┌────────

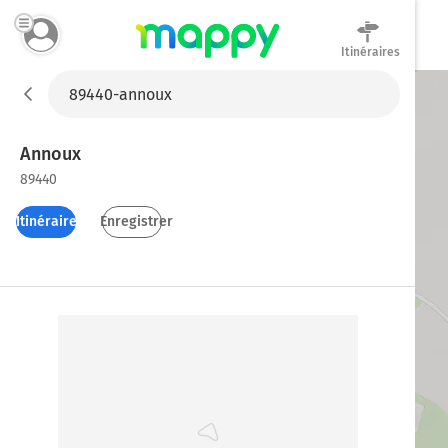
Itinéraires
Mappy
Annoux
89440
Itinéraires
Enregistrer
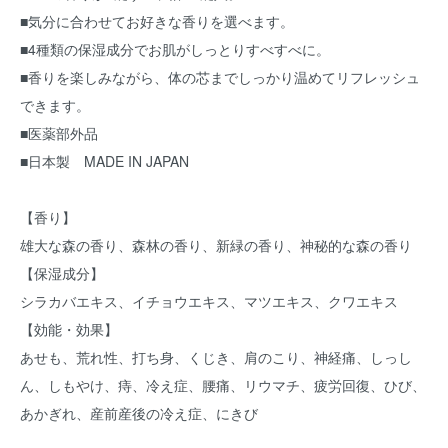
■気分に合わせてお好きな香りを選べます。
■4種類の保湿成分でお肌がしっとりすべすべに。
■香りを楽しみながら、体の芯までしっかり温めてリフレッシュ
できます。
■医薬部外品
■日本製 MADE IN JAPAN
【香り】
雄大な森の香り、森林の香り、新緑の香り、神秘的な森の香り
【保湿成分】
シラカバエキス、イチョウエキス、マツエキス、クワエキス
【効能・効果】
あせも、荒れ性、打ち身、くじき、肩のこり、神経痛、しっし
ん、しもやけ、痔、冷え症、腰痛、リウマチ、疲労回復、ひび、
あかぎれ、産前産後の冷え症、にきび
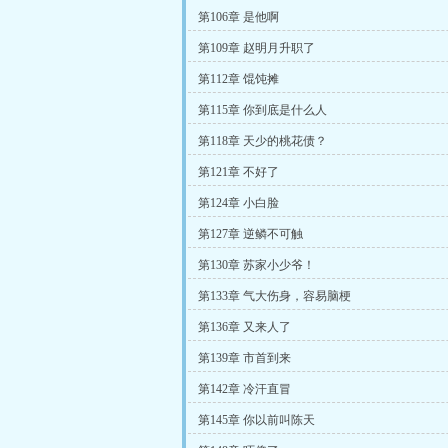
第106章 是他啊
第109章 赵明月升职了
第112章 馄饨摊
第115章 你到底是什么人
第118章 天少的桃花债？
第121章 不好了
第124章 小白脸
第127章 逆鳞不可触
第130章 苏家小少爷！
第133章 气大伤身，容易脑梗
第136章 又来人了
第139章 市首到来
第142章 冷汗直冒
第145章 你以前叫陈天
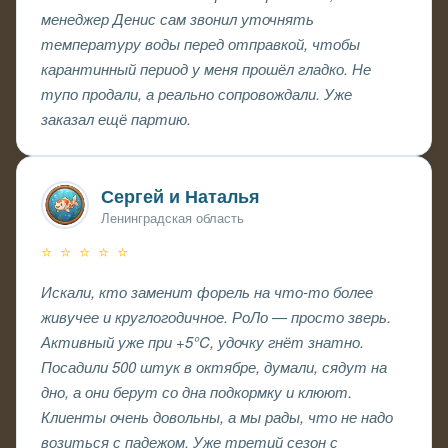
менеджер Денис сам звонил уточнять
температуру воды перед отправкой, чтобы
карантинный период у меня прошёл гладко. Не
тупо продали, а реально сопровождали. Уже
заказал ещё партию.
Сергей и Наталья
Ленинградская область
⭐ ⭐ ⭐ ⭐ ⭐
Искали, кто заменит форель на что-то более
живучее и круглогодичное. РоЛо — просто зверь.
Активный уже при +5°C, удочку гнёт знатно.
Посадили 500 штук в октябре, думали, сядут на
дно, а они берут со дна подкормку и клюют.
Клиенты очень довольны, а мы рады, что не надо
возиться с падежом. Уже третий сезон с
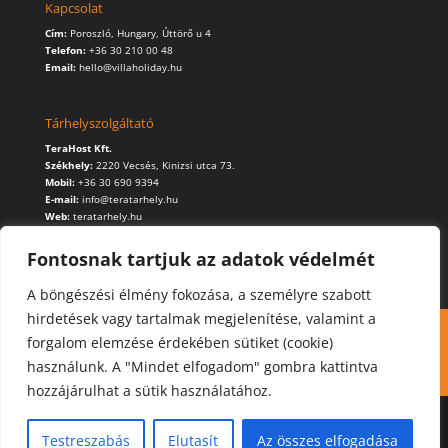
Kapcsolat
Cím:
Poroszló, Hungary, Úttörő u 4
Telefon:
+36 30 210 00 48
Email:
hello@villaholiday.hu
Tárhelyszolgáltató
TeraHost Kft.
Székhely:
2220 Vecsés, Kinizsi utca 73.
Mobil:
+36 30 690 9394
E-mail:
info@teratarhely.hu
Web:
teratarhely.hu
Fontosnak tartjuk az adatok védelmét
A böngészési élmény fokozása, a személyre szabott
hirdetések vagy tartalmak megjelenítése, valamint a
Kapcsolat
Foglalás
Cookie (süti) használat
forgalom elemzése érdekében sütiket (cookie)
Adatvédelmi szabályzat
használunk. A "Mindet elfogadom" gombra kattintva
hozzájárulhat a sütik használatához.
Testreszabás
Elutasít
Az összes elfogadása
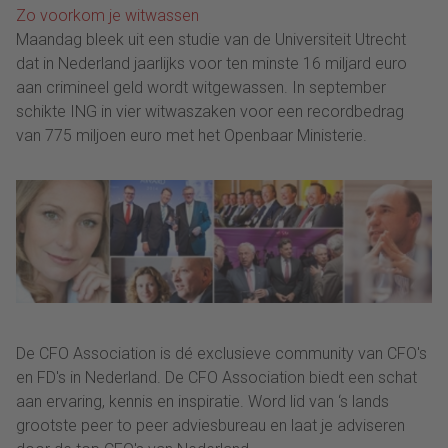
Zo voorkom je witwassen
Maandag bleek uit een studie van de Universiteit Utrecht
dat in Nederland jaarlijks voor ten minste 16 miljard euro
aan crimineel geld wordt witgewassen. In september
schikte ING in vier witwaszaken voor een recordbedrag
van 775 miljoen euro met het Openbaar Ministerie.
De CFO Association is dé exclusieve community van CFO's
en FD's in Nederland. De CFO Association biedt een schat
aan ervaring, kennis en inspiratie. Word lid van ‘s lands
grootste peer to peer adviesbureau en laat je adviseren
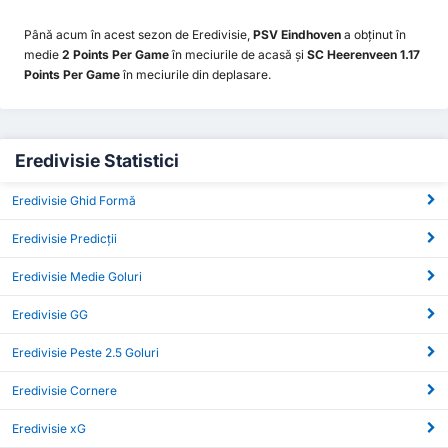
Până acum în acest sezon de Eredivisie,
PSV Eindhoven
a obținut în
medie
2 Points Per Game
în meciurile de acasă și
SC Heerenveen 1.17
Points Per Game
în meciurile din deplasare.
Eredivisie Statistici
Eredivisie Ghid Formă
Eredivisie Predicții
Eredivisie Medie Goluri
Eredivisie GG
Eredivisie Peste 2.5 Goluri
Eredivisie Cornere
Eredivisie xG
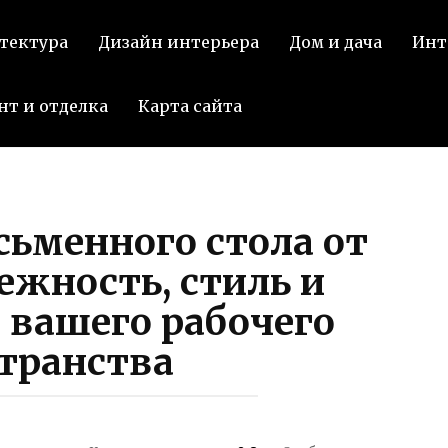
тектура
Дизайн интерьера
Дом и дача
Инт
нт и отделка
Карта сайта
сьменного стола от
жность, стиль и
 вашего рабочего
транства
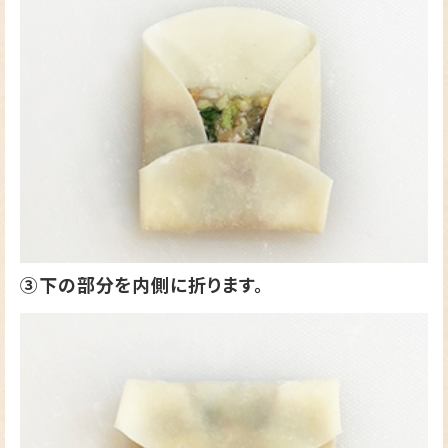
③下の部分を内側に折ります。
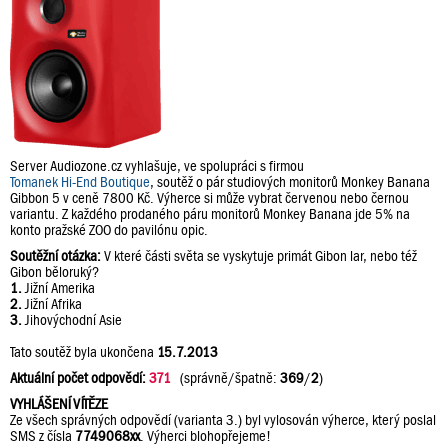
Server Audiozone.cz vyhlašuje, ve spolupráci s firmou
Tomanek Hi-End Boutique
, soutěž o pár studiových monitorů Monkey Banana
Gibbon 5 v ceně 7800 Kč. Výherce si může vybrat červenou nebo černou
variantu. Z každého prodaného páru monitorů Monkey Banana jde 5% na
konto pražské ZOO do pavilónu opic.
Soutěžní otázka:
V které části světa se vyskytuje primát Gibon lar, nebo též
Gibon běloruký?
1.
Jižní Amerika
2.
Jižní Afrika
3.
Jihovýchodní Asie
Tato soutěž byla ukončena
15.7.2013
Aktuální počet odpovědí:
371
(správně/špatně:
369
/
2
)
VYHLÁŠENÍ VÍTĚZE
Ze všech správných odpovědí (varianta 3.) byl vylosován výherce, který poslal
SMS z čísla
7749068xx
. Výherci blohopřejeme!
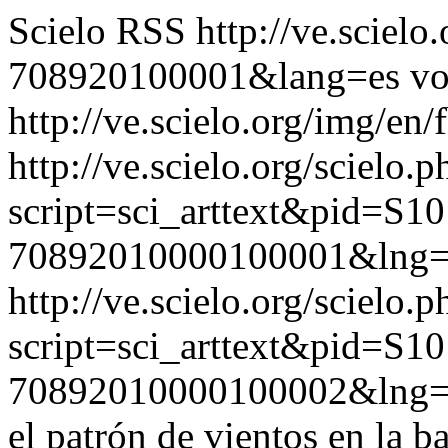
Scielo RSS
http://ve.sciel
708920100001&lang=es
vo
http://ve.scielo.org/img/en/
http://ve.scielo.org/scielo.p
script=sci_arttext&pid=S10
70892010000100001&lng=
http://ve.scielo.org/scielo.p
script=sci_arttext&pid=S10
70892010000100002&lng=
el patrón de vientos en la ba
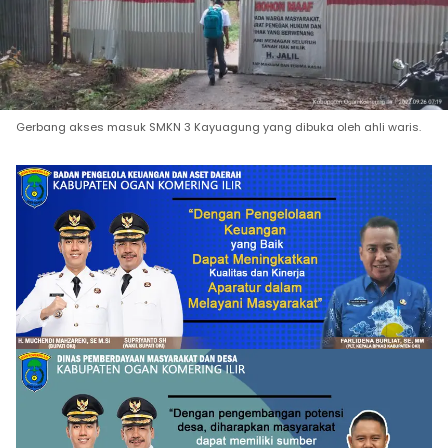
Gerbang akses masuk SMKN 3 Kayuagung yang dibuka oleh ahli waris.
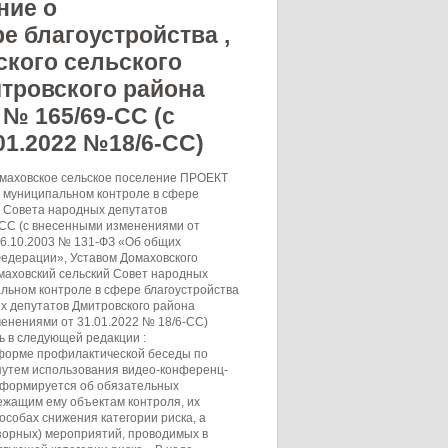
ние о
е благоустройства ,
кого сельского
тровского района
 № 165/69-СС (с
01.2022 №18/6-СС)
омаховское сельское поселение ПРОЕКТ
 муниципальном контроле в сфере
о Совета народных депутатов
-СС (с внесенными изменениями от
06.10.2003 № 131-ФЗ «Об общих
Федерации», Уставом Домаховского
маховский сельский Совет народных
льном контроле в сфере благоустройства
х депутатов Дмитровского района
менениями от 31.01.2022 № 18/6-СС)
ь в следующей редакции :
 форме профилактической беседы по
путем использования видео-конференц-
информируется об обязательных
ежащим ему объектам контроля, их
особах снижения категории риска, а
дзорных) мероприятий, проводимых в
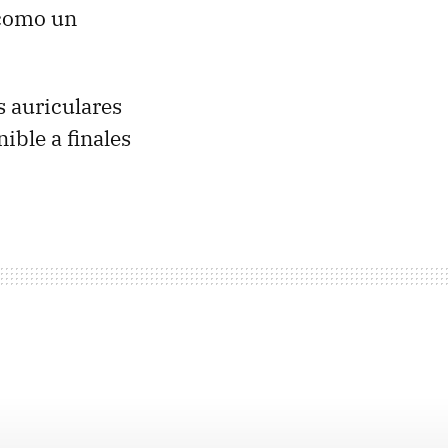
 como un
 auriculares
ible a finales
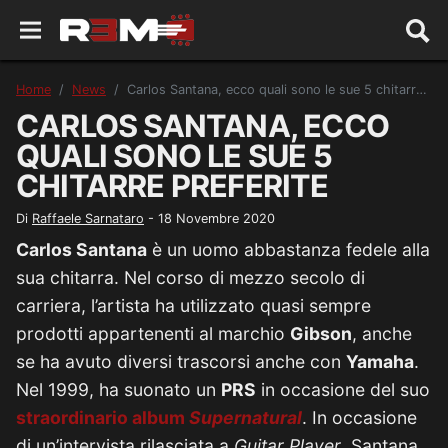
Home
News
Carlos Santana, ecco quali sono le sue 5 chitarre preferite
CARLOS SANTANA, ECCO
QUALI SONO LE SUE 5
CHITARRE PREFERITE
Di
Raffaele Sarnataro
-
18 Novembre 2020
Carlos Santana
è un uomo abbastanza fedele alla
sua chitarra. Nel corso di mezzo secolo di
carriera, l’artista ha utilizzato quasi sempre
prodotti appartenenti al marchio
Gibson
, anche
se ha avuto diversi trascorsi anche con
Yamaha
.
Nel 1999, ha suonato un
PRS
in occasione del suo
straordinario album
Supernatural
. In occasione
di un’intervista rilasciata a
Guitar Player
, Santana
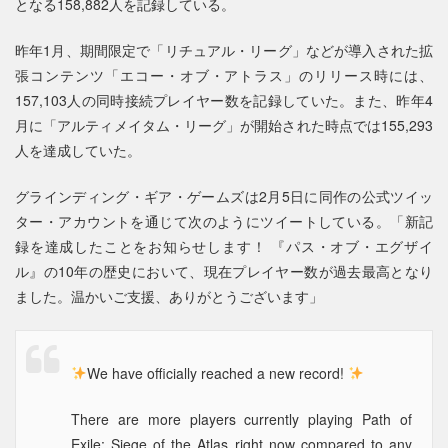
となる158,882人を記録している。
昨年1月、期間限定で「リチュアル・リーグ」などが導入された拡
張コンテンツ「エコー・オブ・アトラス」のリリース時には、
157,103人の同時接続プレイヤー数を記録していた。また、昨年4
月に「アルティメイタム・リーグ」が開始された時点では155,293
人を達成していた。
グラインディング・ギア・ゲームズは2月5日に同作の公式ツイッ
ター・アカウントを通じて次のようにツイートしている。「新記
録を達成したことをお知らせします！ 『パス・オブ・エグザイ
ル』の10年の歴史において、現在プレイヤー数が過去最高となり
ました。温かいご支援、ありがとうございます」
We have officially reached a new record!
There are more players currently playing Path of
Exile: Siege of the Atlas right now compared to any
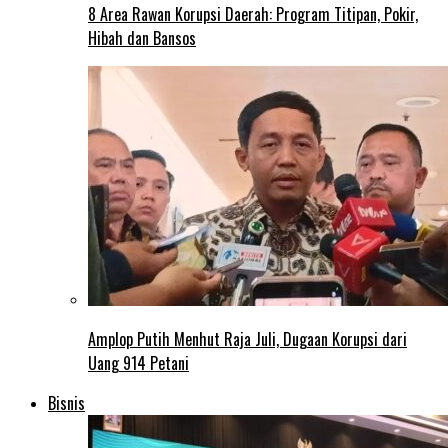
8 Area Rawan Korupsi Daerah: Program Titipan, Pokir,
Hibah dan Bansos
Amplop Putih Menhut Raja Juli, Dugaan Korupsi dari
Uang 914 Petani
Bisnis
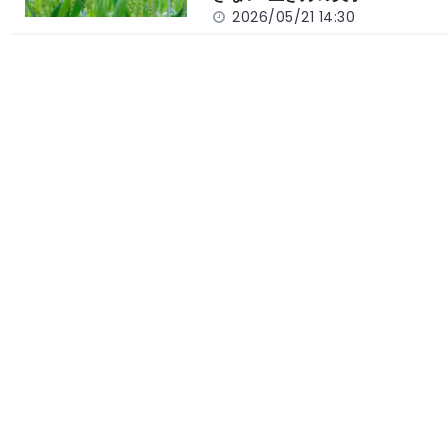
2026/05/21 14:30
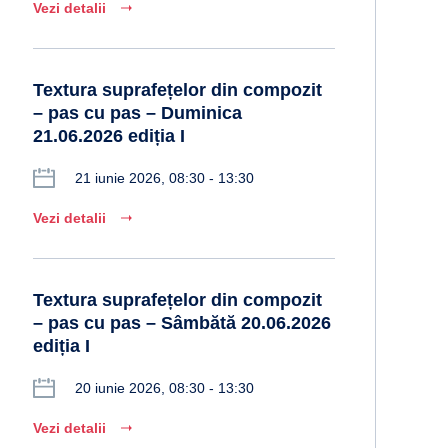
Vezi detalii
Textura suprafețelor din compozit
– pas cu pas – Duminica
21.06.2026 ediția I
21 iunie 2026, 08:30 - 13:30
Vezi detalii
Textura suprafețelor din compozit
– pas cu pas – Sâmbătă 20.06.2026
ediția I
20 iunie 2026, 08:30 - 13:30
Vezi detalii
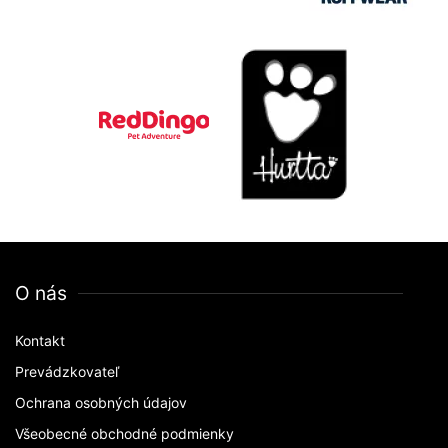
O nás
Kontakt
Prevádzkovateľ
Ochrana osobných údajov
Všeobecné obchodné podmienky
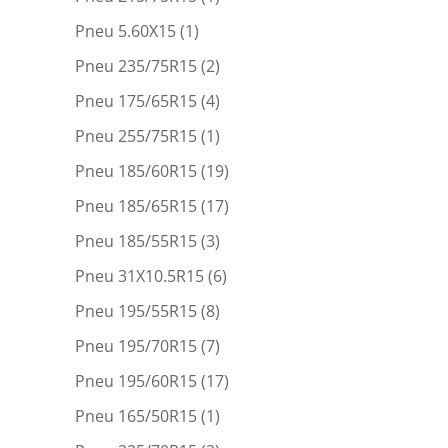
Pneu 5.60X15
(1)
Pneu 235/75R15
(2)
Pneu 175/65R15
(4)
Pneu 255/75R15
(1)
Pneu 185/60R15
(19)
Pneu 185/65R15
(17)
Pneu 185/55R15
(3)
Pneu 31X10.5R15
(6)
Pneu 195/55R15
(8)
Pneu 195/70R15
(7)
Pneu 195/60R15
(17)
Pneu 165/50R15
(1)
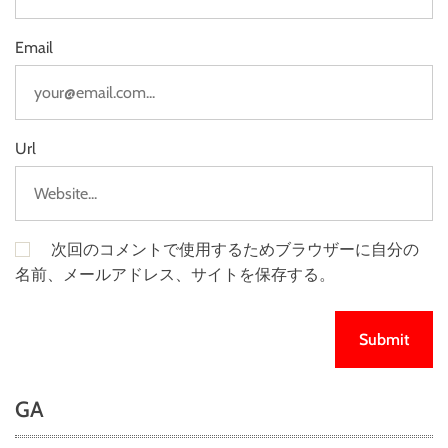
Email
Url
次回のコメントで使用するためブラウザーに自分の
名前、メールアドレス、サイトを保存する。
GA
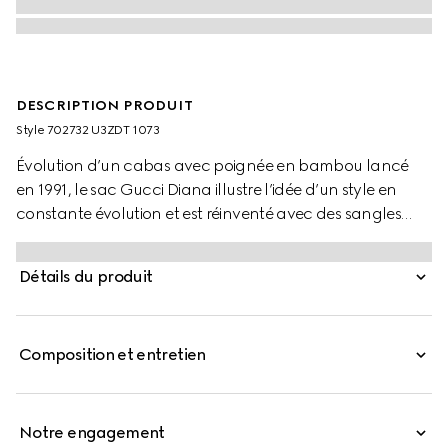
DESCRIPTION PRODUIT
Style ‎702732 U3ZDT 1073
Évolution d’un cabas avec poignée en bambou lancé
en 1991, le sac Gucci Diana illustre l’idée d’un style en
constante évolution et est réinventé avec des sangles
amovibles en cuir fluo, clin d’œil aux dispositifs utilisés
pour conserver la forme des poignées du modèle
Détails du produit
d’origine.
Composition et entretien
Notre engagement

└────────

Task description: Could you write out everything in the records from the line containing "менеджер Денис сам звонил уточнять" down to the line containing "Az összes elfogadása", both of those lines included, leaving out the picture markers?

Expected answer:
менеджер Денис сам звонил уточнять
температуру воды перед отправкой, чтобы
карантинный период у меня прошёл гладко. Не
тупо продали, а реально сопровождали. Уже
заказал ещё партию.
Сергей и Наталья
Ленинградская область
⭐ ⭐ ⭐ ⭐ ⭐
Искали, кто заменит форель на что-то более
живучее и круглогодичное. РоЛо — просто зверь.
Активный уже при +5°C, удочку гнёт знатно.
Посадили 500 штук в октябре, думали, сядут на
дно, а они берут со дна подкормку и клюют.
Клиенты очень довольны, а мы рады, что не надо
возиться с падежом. Уже третий сезон с
Kapcsolat
Cím:
Poroszló, Hungary, Úttörő u 4
Telefon:
+36 30 210 00 48
Email:
hello@villaholiday.hu
Tárhelyszolgáltató
TeraHost Kft.
Székhely:
2220 Vecsés, Kinizsi utca 73.
Mobil:
+36 30 690 9394
E-mail:
info@teratarhely.hu
Web:
teratarhely.hu
Fontosnak tartjuk az adatok védelmét
A böngészési élmény fokozása, a személyre szabott
hirdetések vagy tartalmak megjelenítése, valamint a
Kapcsolat
Foglalás
Cookie (süti) használat
forgalom elemzése érdekében sütiket (cookie)
Adatvédelmi szabályzat
használunk. A "Mindet elfogadom" gombra kattintva
hozzájárulhat a sütik használatához.
Testreszabás
Elutasít
Az összes elfogadása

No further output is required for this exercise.